Мы в этой войне пока еще не выстрадали ту самобытную мысль, которая противопоставит врагу свою неодолимую правоту.

Придет и боевое мастерство. Оно и сейчас рождается в тяжелых боях.

Это новое почувствовал он, попав в расположение одной из рот Волжской дивизии. У въезда в село, занимаемое ротой, машину остановили два бойца. Лица решительные. Один пошел докладывать своему начальнику, другой стоял с автоматом перед машиной, лишь наполовину впустив ее в тень старых вязов. Клонившееся к закату солнце било в глаза шофера и генерала.

Валдаеву понравилась эта строгость.

Неторопливым спорым шагом подошел командир роты лейтенант Крупнов, доложился генералу, велел шоферу загнать машину под навес вязов.

Валдаев спросил его, как идут дела и что он, лейтенант, думает о войне. Ни болезненного возбуждения, ни тревоги, ни высоких фраз и ругани по адресу врага не услышал он от крепкого, настороженно-подобранного командира роты. По душе пришелся Валдаеву немногословный анализ хода войны.

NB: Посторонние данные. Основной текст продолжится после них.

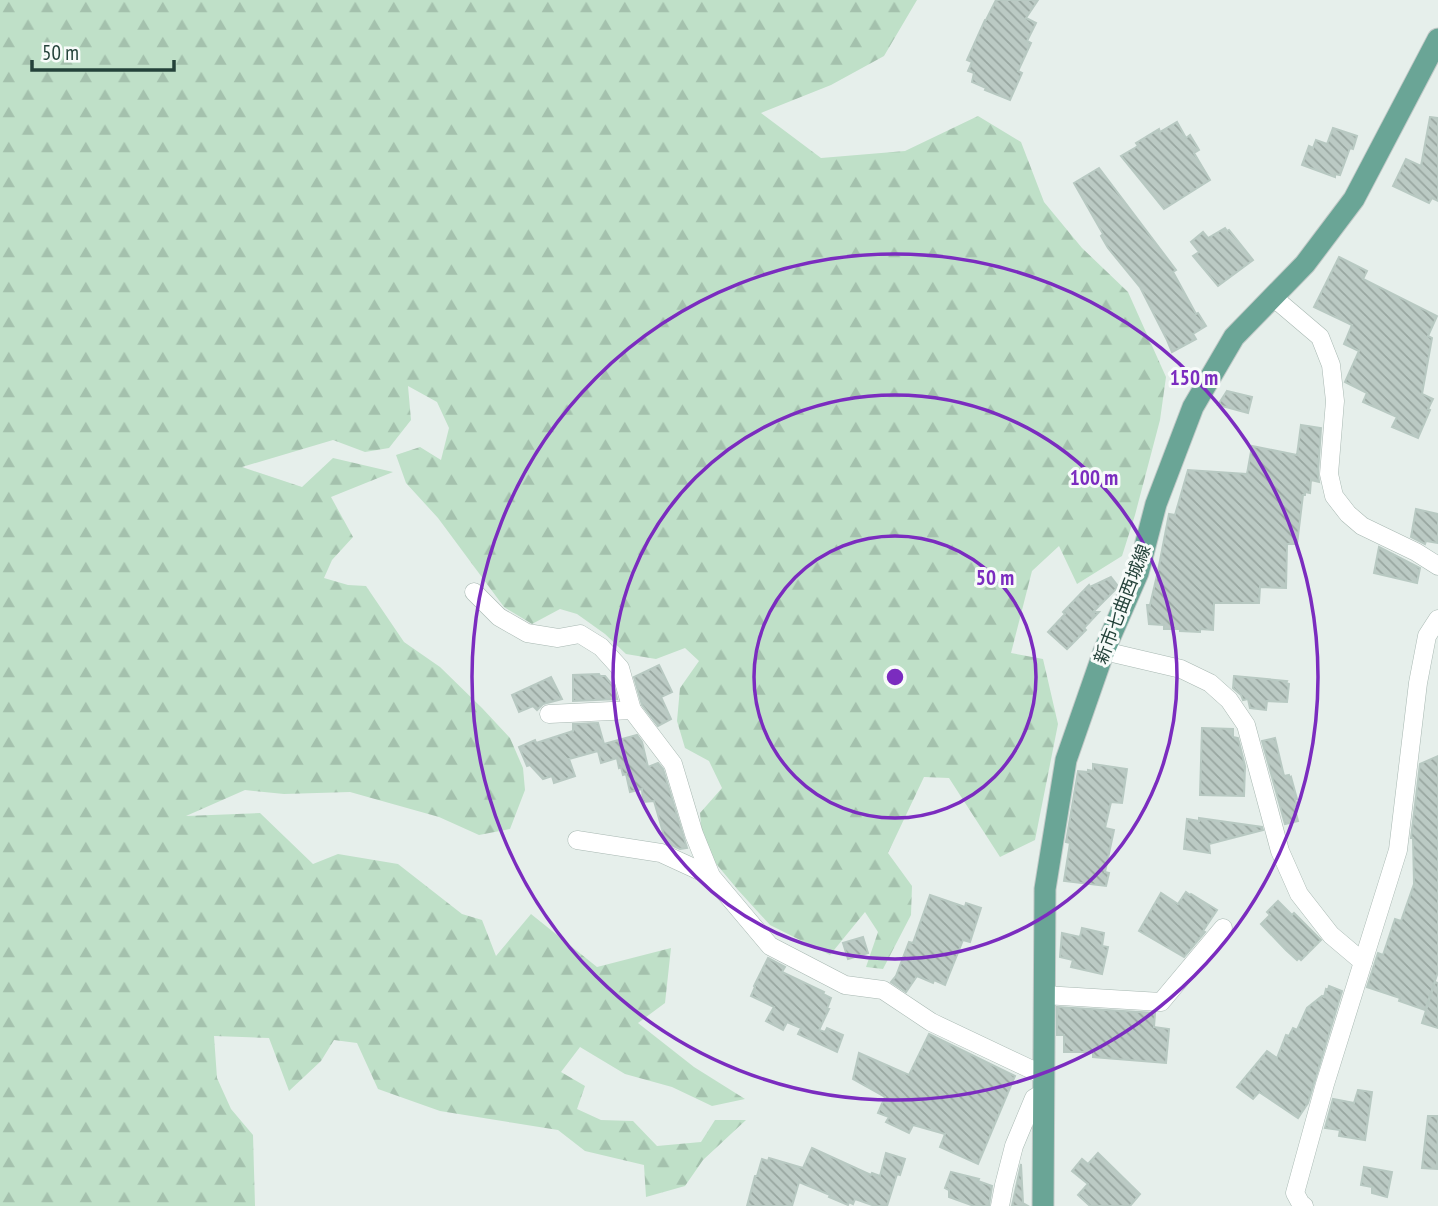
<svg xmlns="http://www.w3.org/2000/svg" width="1438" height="1206" viewBox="0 0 1438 1206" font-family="'PT Sans Narrow','Noto Sans JP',sans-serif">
	<defs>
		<pattern id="forest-firs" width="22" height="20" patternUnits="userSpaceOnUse" patternTransform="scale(1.75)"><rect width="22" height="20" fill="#bfe0c8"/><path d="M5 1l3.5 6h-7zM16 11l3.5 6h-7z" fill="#a4c1ad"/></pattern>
		<pattern id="building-back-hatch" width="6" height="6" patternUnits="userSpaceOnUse" patternTransform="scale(1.75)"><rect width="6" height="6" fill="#bbcac4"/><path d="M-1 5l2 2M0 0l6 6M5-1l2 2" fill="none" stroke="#98a6a0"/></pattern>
	</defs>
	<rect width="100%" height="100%" fill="#e6efeb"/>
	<!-- forest -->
	<polygon fill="url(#forest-firs)" points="0,0 917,0 884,56 831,85 761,113 821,158 905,151 978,116 1021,142 1044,202 1082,248 1128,292 1166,377 1160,420 1135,515 1122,556 1077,584 1059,546 1032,571 1011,653 1043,659 1058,724 1035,840 1000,857 949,778 924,777 888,853 912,886 911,915 883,969 866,967 878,932 865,912 830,955 770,925 738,890 703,848 700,813 722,788 709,761 685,748 677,721 680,688 699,661 685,648 656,659 626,654 605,634 577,614 560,609 532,624 504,607 438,518 406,483 396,455 420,447 441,460 449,428 437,402 408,386 411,420 389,448 365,452 333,440 242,467 302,487 333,458 393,472 331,497 353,537 332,560 324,578 348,585 366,586 404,642 440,667 482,708 510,738 523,768 525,790 510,829 479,835 439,817 350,792 284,794 245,790 186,816 260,813 313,864 338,854 398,864 462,914 482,920 496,956 531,914 597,967 671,948 665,1003 638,1023 694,1067 745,1099 712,1106 672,1087 625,1074 580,1047 561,1072 585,1086 577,1109 601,1120 633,1121 657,1146 701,1142 715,1120 746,1120 703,1160 685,1186 646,1197 644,1165 585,1151 558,1130 440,1111 378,1089 357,1043 334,1040 321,1061 289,1091 269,1038 214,1036 217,1078 231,1109 253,1135 255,1206 0,1206"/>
	<!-- building -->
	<g fill="url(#building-back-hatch)" stroke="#b8c9c2" stroke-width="2">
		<polygon points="996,0 1038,0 1026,18 1036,23 1027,41 1031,43 1018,71 1022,73 1010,100 985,90 986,88 972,82 974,73 968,71 972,62 967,60 985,20 986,20"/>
		<polygon points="1430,117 1438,118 1438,201 1432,198 1429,203 1393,186 1406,159 1421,166"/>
		<polygon points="1177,122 1186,138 1190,135 1199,150 1194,153 1210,180 1164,209 1121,156 1138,146 1136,143 1159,129 1160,132"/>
		<polygon points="1333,128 1357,136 1353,149 1350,148 1340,175 1335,174 1335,177 1302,165 1309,146 1313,148 1316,140 1327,144"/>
		<polygon points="1099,168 1176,270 1173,272 1196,314 1198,313 1206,326 1193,334 1196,339 1172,352 1167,340 1140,287 1108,248 1101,236 1103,234 1074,183"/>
		<polygon points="1225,228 1227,231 1229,230 1253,260 1218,286 1193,256 1199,252 1191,242 1203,232 1208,238"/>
		<polygon points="1339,257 1367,271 1363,279 1437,316 1428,336 1432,338 1422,394 1433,399 1428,409 1430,410 1418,438 1392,427 1397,417 1363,402 1367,393 1345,382 1359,351 1344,344 1352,325 1314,307"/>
		<polygon points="1227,391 1252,397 1248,413 1218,405"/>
		<polygon points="1301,425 1321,428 1318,473 1319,482 1311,480 1310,493 1305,492 1305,495 1303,495 1297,544 1287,544 1286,588 1260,587 1259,603 1214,603 1213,630 1200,629 1200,632 1180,631 1180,629 1164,629 1164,625 1149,624 1147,605 1150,605 1158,571 1169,514 1175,515 1188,470 1247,474 1252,446 1297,455"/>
		<polygon points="1416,509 1438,514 1438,543 1426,541 1425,544 1411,537"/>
		<polygon points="1379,547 1420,568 1417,583 1374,573"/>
		<polygon points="1111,577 1118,586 1117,588 1093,612 1099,612 1084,628 1086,630 1067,649 1048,632 1065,614 1063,612 1089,585 1090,587"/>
		<polygon points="659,665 672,692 661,697 671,719 658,726 642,705 634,677"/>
		<polygon points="599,674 600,676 605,676 614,687 617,699 573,701 573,675"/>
		<polygon points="1234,676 1287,681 1286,683 1289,684 1287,702 1267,701 1266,710 1250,708 1248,699 1243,700 1241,695 1233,688"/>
		<polygon points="551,677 562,699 543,704 537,710 533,706 519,712 512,695"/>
		<polygon points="598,723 604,744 637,735 642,742 648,767 658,763 663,769 687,848 680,849 666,843 654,801 643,802 642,789 630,792 626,774 623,775 621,767 619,768 617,758 601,763 598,751 569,759 575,776 554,783 552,776 543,779 530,765 527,766 519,747 535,740 536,743 573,731 573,724"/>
		<polygon points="1202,728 1233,729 1233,737 1238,738 1245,766 1244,796 1200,795"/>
		<polygon points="1275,738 1284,776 1289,775 1290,778 1291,777 1297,799 1295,799 1297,806 1294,806 1298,821 1285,824 1262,741"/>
		<polygon points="1438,756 1438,972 1425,1010 1399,1001 1400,998 1367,987 1378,953 1383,955 1395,919 1401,921 1414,884 1413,838 1411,838 1420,764"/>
		<polygon points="1093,764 1127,769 1122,803 1111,802 1105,828 1114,830 1105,872 1109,873 1106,886 1064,881 1070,843 1066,842 1078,771 1088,772 1088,770 1093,771"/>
		<polygon points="1199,818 1262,827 1263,830 1209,844 1210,853 1184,849 1187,819 1199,821"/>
		<polygon points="1186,892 1190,895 1191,894 1217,910 1203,931 1205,932 1184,957 1139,931 1161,893 1178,904"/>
		<polygon points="930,895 965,907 966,903 981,908 970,942 963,940 945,985 934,980 933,983 917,976 906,992 891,982 896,976 909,942 913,943"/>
		<polygon points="1278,901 1292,915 1294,913 1321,940 1301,960 1299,958 1297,960 1286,950 1261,924 1270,915 1267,912"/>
		<polygon points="1082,928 1104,933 1102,946 1108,947 1102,974 1071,967 1073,960 1060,957 1062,933 1080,937"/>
		<polygon points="863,937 868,953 848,959 843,943"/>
		<polygon points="768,958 785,967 782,972 824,992 823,994 831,998 827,1009 829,1009 819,1030 825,1032 827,1028 843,1035 837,1052 798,1034 801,1028 787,1022 783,1030 766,1021 774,1007 751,996 755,987 754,986"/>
		<polygon points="1435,982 1438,983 1438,1028 1422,1023"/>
		<polygon points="1329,986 1342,991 1308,1103 1298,1118 1259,1092 1253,1099 1237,1087 1267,1051 1277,1058 1286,1035 1289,1036 1293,1028 1297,1030 1307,1008 1322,996 1324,997 1326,989 1328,990"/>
		<polygon points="1057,1007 1155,1013 1154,1027 1169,1029 1166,1063 1093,1057 1093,1052 1064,1052 1064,1035 1057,1035"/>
		<polygon points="929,1034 1015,1076 978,1164 940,1147 945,1134 913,1125 909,1133 886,1122 889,1117 878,1113 885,1097 853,1079 859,1053 909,1075"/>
		<polygon points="1358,1090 1372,1092 1365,1140 1339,1136 1340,1130 1325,1128 1333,1099 1354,1103"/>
		<polygon points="1428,1116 1438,1116 1437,1169 1422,1168"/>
		<polygon points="812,1148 871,1175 872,1173 880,1176 886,1153 905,1159 900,1175 897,1174 887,1206 875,1206 855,1199 853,1204 849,1202 848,1205 829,1197 830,1195 799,1182 792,1206 747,1206 755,1176 757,1176 762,1159 768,1161 769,1158 803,1168"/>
		<polygon points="1098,1153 1140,1194 1130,1206 1090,1206 1078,1195 1088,1184 1072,1171 1082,1159 1088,1164"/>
		<polygon points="1021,1164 1023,1203 1028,1206 1012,1206"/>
		<polygon points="1364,1167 1392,1172 1387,1197 1372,1193 1372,1187 1361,1185"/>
		<polygon points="951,1172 979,1179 978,1181 992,1186 989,1206 974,1206 949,1197 949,1190 945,1188"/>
	</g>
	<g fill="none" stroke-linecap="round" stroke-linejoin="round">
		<!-- street casing -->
		<g stroke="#a8b8b2" stroke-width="19">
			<g id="street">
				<polyline points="1273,297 1320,337 1331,365 1335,401 1329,474 1334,496 1348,514 1362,526 1416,552 1438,566"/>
				<polyline points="474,592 499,617 527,633 558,638 580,634 601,647 620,668 632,710"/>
				<polyline points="1104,651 1181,669 1210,683 1229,700 1246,725 1280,851 1299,894 1331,935 1363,962 1325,1084 1295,1193 1301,1204 1304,1206"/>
				<polyline points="549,714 632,710 673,764 694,834 711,876 770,946 845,985 883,990 931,1022 1043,1075"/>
				<polyline points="577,840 661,853 711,876"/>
				<polyline points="1363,962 1398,850 1418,683 1427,636 1438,619"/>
				<polyline points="1044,995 1161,1002 1223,928"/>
				<polyline points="1000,1206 1004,1185 1014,1146 1034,1098 1043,1093"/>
			</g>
		</g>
		<!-- primary casing -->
		<g stroke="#c2cac8" stroke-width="23">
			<polyline id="primary" points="1043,1206 1045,889 1066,760 1104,651 1138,573 1156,504 1193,407 1234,337 1305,264 1354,199 1438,39"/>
		</g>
		<!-- street -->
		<use href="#street" stroke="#fff" stroke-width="18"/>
		<!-- primary -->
		<use href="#primary" stroke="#6aa596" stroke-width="21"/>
	</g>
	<!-- distance rings -->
	<g fill="none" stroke="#7b2cbf" stroke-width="3.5">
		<circle cx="895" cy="677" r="141"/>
		<circle cx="895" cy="677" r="282"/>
		<circle cx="895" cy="677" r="423"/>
	</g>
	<g text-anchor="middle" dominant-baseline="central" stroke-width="6" stroke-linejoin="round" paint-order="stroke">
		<!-- street labels -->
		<g font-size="18" fill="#24423a" stroke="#f7fbf9">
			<text transform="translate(1122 604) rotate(-69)">新市七曲西城線</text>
		</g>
	</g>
	<circle cx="895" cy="677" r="10" fill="#7b2cbf" stroke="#f7fbf9" stroke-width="3.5"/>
	<g font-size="21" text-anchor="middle" font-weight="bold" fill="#7b2cbf" stroke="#f7fbf9" stroke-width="6" stroke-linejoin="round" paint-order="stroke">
		<text x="1194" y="385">150 m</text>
		<text x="1094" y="485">100 m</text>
		<text x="995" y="585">50 m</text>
	</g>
	<!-- scale -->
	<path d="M32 60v10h142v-10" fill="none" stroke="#24423a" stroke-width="3.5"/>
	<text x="42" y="60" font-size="21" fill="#24423a" stroke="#f7fbf9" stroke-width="5" paint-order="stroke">50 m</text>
</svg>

Недавнее поражение армии не угнетало лейтенанта. Он был усталым, но не удрученным.

Валдаеву так понравились лейтенант и его солдаты, что он заночевал в деревне. С вечера поговорил с бойцами, выкурил сигарету и залез на сеновал. И только сунул голову в пахучее разнотравное сено, скользнул взглядом по звездам, тут же уснул. Разбудил его предрассветный ветерок – донес на прохладной волне голоса со двора.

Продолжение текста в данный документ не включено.